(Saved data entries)
____________

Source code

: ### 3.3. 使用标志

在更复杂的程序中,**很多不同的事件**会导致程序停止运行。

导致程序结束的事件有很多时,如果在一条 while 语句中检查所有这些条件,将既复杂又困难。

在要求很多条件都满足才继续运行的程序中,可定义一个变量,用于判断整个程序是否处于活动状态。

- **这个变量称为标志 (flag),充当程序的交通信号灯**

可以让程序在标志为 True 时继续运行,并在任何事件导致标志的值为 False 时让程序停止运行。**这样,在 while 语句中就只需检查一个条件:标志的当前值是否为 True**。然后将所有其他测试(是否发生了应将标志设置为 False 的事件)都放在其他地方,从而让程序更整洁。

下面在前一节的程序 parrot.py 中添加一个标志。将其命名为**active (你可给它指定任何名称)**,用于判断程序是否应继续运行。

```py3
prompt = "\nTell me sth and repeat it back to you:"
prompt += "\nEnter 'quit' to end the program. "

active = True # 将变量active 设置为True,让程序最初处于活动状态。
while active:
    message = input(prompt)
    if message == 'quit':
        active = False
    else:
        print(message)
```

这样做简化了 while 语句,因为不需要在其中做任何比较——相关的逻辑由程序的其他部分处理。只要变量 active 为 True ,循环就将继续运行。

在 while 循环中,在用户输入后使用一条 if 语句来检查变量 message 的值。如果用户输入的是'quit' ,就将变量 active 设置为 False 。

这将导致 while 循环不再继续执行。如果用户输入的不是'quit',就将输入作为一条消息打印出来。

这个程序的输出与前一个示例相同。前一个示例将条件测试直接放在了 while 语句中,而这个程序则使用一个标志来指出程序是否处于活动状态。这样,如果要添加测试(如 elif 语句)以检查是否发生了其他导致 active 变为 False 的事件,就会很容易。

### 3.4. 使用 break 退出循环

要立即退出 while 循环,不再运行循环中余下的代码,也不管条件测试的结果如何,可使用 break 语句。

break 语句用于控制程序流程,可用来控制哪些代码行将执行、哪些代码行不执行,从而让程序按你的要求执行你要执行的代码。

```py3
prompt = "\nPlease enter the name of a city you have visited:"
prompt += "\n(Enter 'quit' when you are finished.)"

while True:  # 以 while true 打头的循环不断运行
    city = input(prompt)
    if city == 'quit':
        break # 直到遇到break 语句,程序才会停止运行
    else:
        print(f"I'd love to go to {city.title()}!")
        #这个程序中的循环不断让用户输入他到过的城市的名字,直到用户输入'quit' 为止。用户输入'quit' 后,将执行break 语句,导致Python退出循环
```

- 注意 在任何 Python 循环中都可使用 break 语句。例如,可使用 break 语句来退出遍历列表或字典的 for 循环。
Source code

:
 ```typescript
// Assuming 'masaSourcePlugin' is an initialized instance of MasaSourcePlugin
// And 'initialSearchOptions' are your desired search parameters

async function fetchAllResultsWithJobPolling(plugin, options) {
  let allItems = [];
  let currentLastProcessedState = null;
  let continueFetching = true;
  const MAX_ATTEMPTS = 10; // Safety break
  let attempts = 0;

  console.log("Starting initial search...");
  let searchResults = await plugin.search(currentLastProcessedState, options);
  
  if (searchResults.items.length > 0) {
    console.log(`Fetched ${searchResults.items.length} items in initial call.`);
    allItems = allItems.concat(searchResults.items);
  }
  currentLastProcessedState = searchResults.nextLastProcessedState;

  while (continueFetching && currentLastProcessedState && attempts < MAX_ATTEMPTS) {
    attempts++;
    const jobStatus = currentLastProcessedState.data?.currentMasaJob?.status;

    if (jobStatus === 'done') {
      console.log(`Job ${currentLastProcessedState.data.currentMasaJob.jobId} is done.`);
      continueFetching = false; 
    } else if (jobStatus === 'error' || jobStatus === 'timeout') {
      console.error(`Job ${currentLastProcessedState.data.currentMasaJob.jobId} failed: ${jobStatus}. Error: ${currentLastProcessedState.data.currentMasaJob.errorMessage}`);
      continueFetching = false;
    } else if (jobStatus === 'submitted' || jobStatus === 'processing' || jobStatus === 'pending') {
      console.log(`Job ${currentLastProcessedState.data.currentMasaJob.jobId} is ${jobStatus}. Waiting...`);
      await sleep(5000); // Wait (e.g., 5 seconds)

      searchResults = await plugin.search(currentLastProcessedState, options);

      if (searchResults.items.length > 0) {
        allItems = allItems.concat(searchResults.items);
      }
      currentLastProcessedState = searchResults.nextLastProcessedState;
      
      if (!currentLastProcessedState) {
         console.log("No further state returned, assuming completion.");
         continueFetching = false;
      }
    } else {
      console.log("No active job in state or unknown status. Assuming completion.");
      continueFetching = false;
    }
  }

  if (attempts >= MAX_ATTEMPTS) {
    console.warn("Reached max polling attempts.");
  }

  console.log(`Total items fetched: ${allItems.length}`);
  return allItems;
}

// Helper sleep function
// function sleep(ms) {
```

____________

◆ Problem description
From the records above, transcribe exactly the run of lines that opens with the line holding "变为 False 的事件,就会很容易。" and closes with the line holding "break 语句用于控制程序", both included.

◆ Answer for this exercise
这个程序的输出与前一个示例相同。前一个示例将条件测试直接放在了 while 语句中,而这个程序则使用一个标志来指出程序是否处于活动状态。这样,如果要添加测试(如 elif 语句)以检查是否发生了其他导致 active 变为 False 的事件,就会很容易。

### 3.4. 使用 break 退出循环

要立即退出 while 循环,不再运行循环中余下的代码,也不管条件测试的结果如何,可使用 break 语句。

break 语句用于控制程序流程,可用来控制哪些代码行将执行、哪些代码行不执行,从而让程序按你的要求执行你要执行的代码。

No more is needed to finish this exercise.